- _Given entries_:
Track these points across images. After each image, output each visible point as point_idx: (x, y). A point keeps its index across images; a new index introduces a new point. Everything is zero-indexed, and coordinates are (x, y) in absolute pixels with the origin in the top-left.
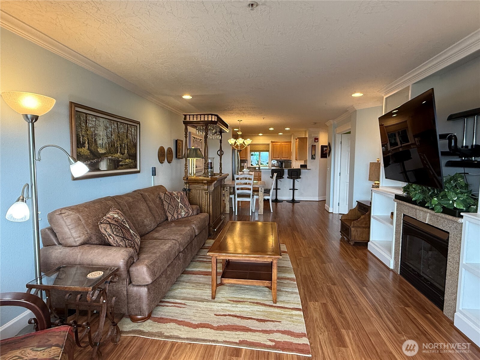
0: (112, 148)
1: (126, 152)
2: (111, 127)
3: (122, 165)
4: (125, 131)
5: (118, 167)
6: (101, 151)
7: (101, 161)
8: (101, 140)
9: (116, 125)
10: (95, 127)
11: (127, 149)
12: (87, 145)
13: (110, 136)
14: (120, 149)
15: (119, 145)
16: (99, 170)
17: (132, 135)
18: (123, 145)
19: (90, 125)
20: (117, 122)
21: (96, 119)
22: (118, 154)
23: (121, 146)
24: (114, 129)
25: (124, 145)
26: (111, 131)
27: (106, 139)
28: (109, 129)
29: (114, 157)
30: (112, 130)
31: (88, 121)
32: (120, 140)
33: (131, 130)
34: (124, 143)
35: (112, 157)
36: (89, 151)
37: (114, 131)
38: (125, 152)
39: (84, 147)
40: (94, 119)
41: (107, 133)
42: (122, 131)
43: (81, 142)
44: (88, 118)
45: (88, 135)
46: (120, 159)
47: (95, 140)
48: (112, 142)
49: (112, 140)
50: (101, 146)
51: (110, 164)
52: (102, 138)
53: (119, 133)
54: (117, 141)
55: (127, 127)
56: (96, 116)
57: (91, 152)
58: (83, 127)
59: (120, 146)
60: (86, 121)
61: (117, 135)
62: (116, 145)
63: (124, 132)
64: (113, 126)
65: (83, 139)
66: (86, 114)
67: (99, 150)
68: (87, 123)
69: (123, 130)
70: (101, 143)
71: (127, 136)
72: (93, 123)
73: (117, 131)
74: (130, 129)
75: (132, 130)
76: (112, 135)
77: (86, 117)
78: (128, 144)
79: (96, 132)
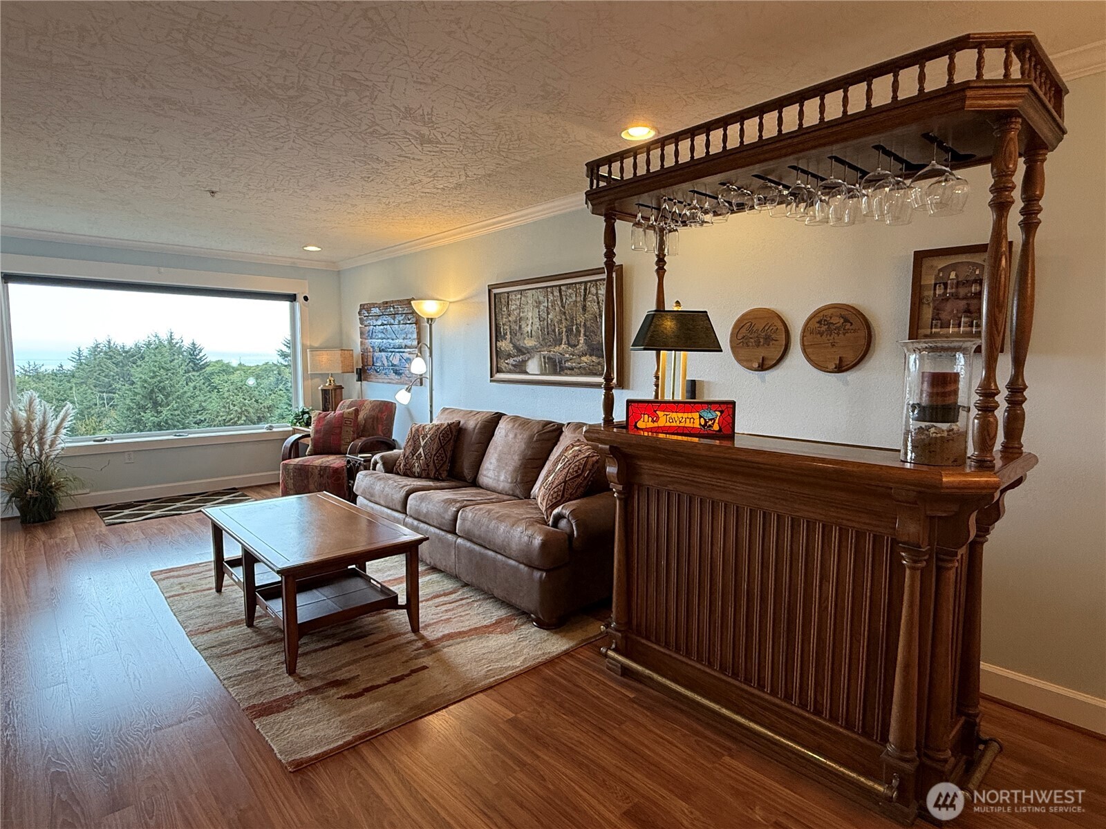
0: (549, 336)
1: (582, 342)
2: (548, 300)
3: (572, 369)
4: (578, 299)
5: (562, 369)
6: (529, 343)
7: (529, 359)
8: (529, 326)
9: (557, 293)
10: (520, 307)
11: (585, 335)
12: (508, 336)
13: (545, 315)
14: (567, 336)
15: (564, 330)
16: (526, 373)
17: (598, 303)
18: (574, 328)
19: (513, 307)
20: (560, 286)
21: (521, 294)
22: (563, 346)
23: (569, 330)
24: (553, 302)
25: (577, 328)
26: (548, 307)
27: (538, 324)
28: (544, 304)
29: (554, 352)
30: (550, 304)
31: (510, 302)
32: (566, 319)
33: (597, 293)
34: (577, 324)
35: (550, 351)
36: (511, 345)
37: (552, 306)
38: (578, 342)
39: (506, 339)
40: (519, 296)
41: (539, 312)
42: (571, 300)
43: (502, 334)
44: (510, 297)
45: (510, 321)
46: (567, 356)
47: (520, 327)
48: (549, 326)
49: (549, 322)
50: (530, 335)
51: (545, 364)
52: (531, 322)
53: (564, 307)
54: (560, 322)
55: (585, 289)
56: (521, 290)
57: (515, 347)
58: (503, 313)
59: (566, 332)
60: (508, 302)
61: (561, 310)
62: (557, 330)
63: (576, 301)
64: (551, 297)
65: (503, 329)
66: (508, 293)
67: (526, 342)
68: (508, 304)
69: (574, 298)
70: (530, 331)
71: (584, 308)
72: (518, 303)
73: (559, 303)
74: (593, 290)
75: (599, 292)
76: (548, 314)
77: (508, 297)
78: (588, 324)
79: (521, 315)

- _Problem to work on_:
From the line that has "13: (110, 136)" through the line that has "58: (83, 127)", copy every line exactly as it appears above, and leave out all others.

- _Written answer_:
13: (110, 136)
14: (120, 149)
15: (119, 145)
16: (99, 170)
17: (132, 135)
18: (123, 145)
19: (90, 125)
20: (117, 122)
21: (96, 119)
22: (118, 154)
23: (121, 146)
24: (114, 129)
25: (124, 145)
26: (111, 131)
27: (106, 139)
28: (109, 129)
29: (114, 157)
30: (112, 130)
31: (88, 121)
32: (120, 140)
33: (131, 130)
34: (124, 143)
35: (112, 157)
36: (89, 151)
37: (114, 131)
38: (125, 152)
39: (84, 147)
40: (94, 119)
41: (107, 133)
42: (122, 131)
43: (81, 142)
44: (88, 118)
45: (88, 135)
46: (120, 159)
47: (95, 140)
48: (112, 142)
49: (112, 140)
50: (101, 146)
51: (110, 164)
52: (102, 138)
53: (119, 133)
54: (117, 141)
55: (127, 127)
56: (96, 116)
57: (91, 152)
58: (83, 127)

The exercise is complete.